■ **Consegna**:
Trascrivi fedelmente il passo del testo della pagina, riportato qui sotto, che va da "Si è conclusa con la morte di" fino a "vicino casa mia).".

┌─ Testo della pagina

Sto bruciando un sole solo per dirti addio

Si è conclusa con la morte di Dorothy Parker la settimana decisiva mia e di Odisseo, si è conclusa con la morte nel cuore e anche a una persona meno simbolista di me, questo darebbe da pensare (è morta a mezzogiorno, mentre le leggevo poesie di Emily Dickinson ed Edgar Lee Master sulla morte come rinascita, la zampina fremente come una foglia al vento ma solo per un paio di secondi, poi niente più, che abbia sofferto solo quei due secondi? L’ho lasciata lì tutto il giorno, nell’oasi di acqua sull’isolotto con le palme, in cui ha scelto di morire. Ho pulito una scatoletta di formaggio cremoso con coperchio trasparente (volevo fare una foto ma no, è troppo triste) e ora l’ho messa lì, è la sua bara, andrò a tumularla sulle sponde di un un fiumiciattolo vicino casa mia).

Il resto del giorno è stato un continuo, costante, lento flusso di epifanie, neanche serva la morte per disvelare ciò che il furioso anelito alla vita nasconde. O è proprio così? La morte, anche nella forma minuscola di una tartarughina, fa aprire gli occhi?

└─
┌─ Dati forniti

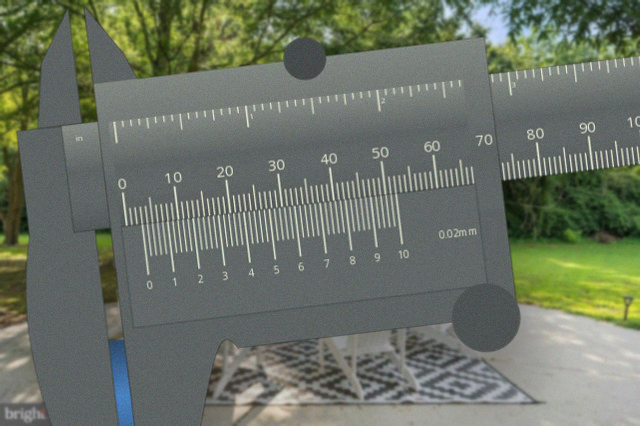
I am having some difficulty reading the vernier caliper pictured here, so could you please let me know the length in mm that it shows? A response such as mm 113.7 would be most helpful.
mm 3.0
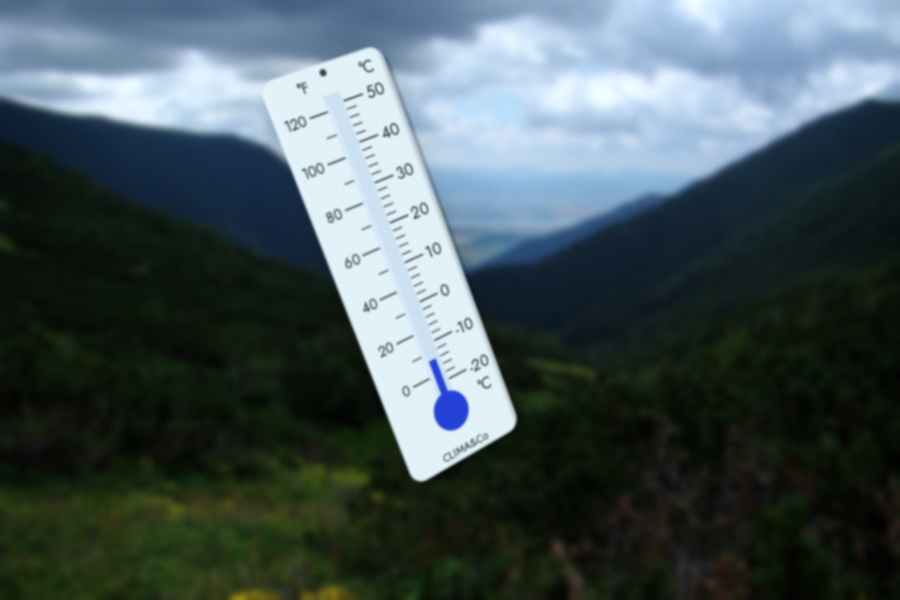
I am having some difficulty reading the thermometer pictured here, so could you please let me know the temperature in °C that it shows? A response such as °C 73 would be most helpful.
°C -14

└─

■ **Soluzione dell'esercizio**:
Si è conclusa con la morte di Dorothy Parker la settimana decisiva mia e di Odisseo, si è conclusa con la morte nel cuore e anche a una persona meno simbolista di me, questo darebbe da pensare (è morta a mezzogiorno, mentre le leggevo poesie di Emily Dickinson ed Edgar Lee Master sulla morte come rinascita, la zampina fremente come una foglia al vento ma solo per un paio di secondi, poi niente più, che abbia sofferto solo quei due secondi? L’ho lasciata lì tutto il giorno, nell’oasi di acqua sull’isolotto con le palme, in cui ha scelto di morire. Ho pulito una scatoletta di formaggio cremoso con coperchio trasparente (volevo fare una foto ma no, è troppo triste) e ora l’ho messa lì, è la sua bara, andrò a tumularla sulle sponde di un un fiumiciattolo vicino casa mia).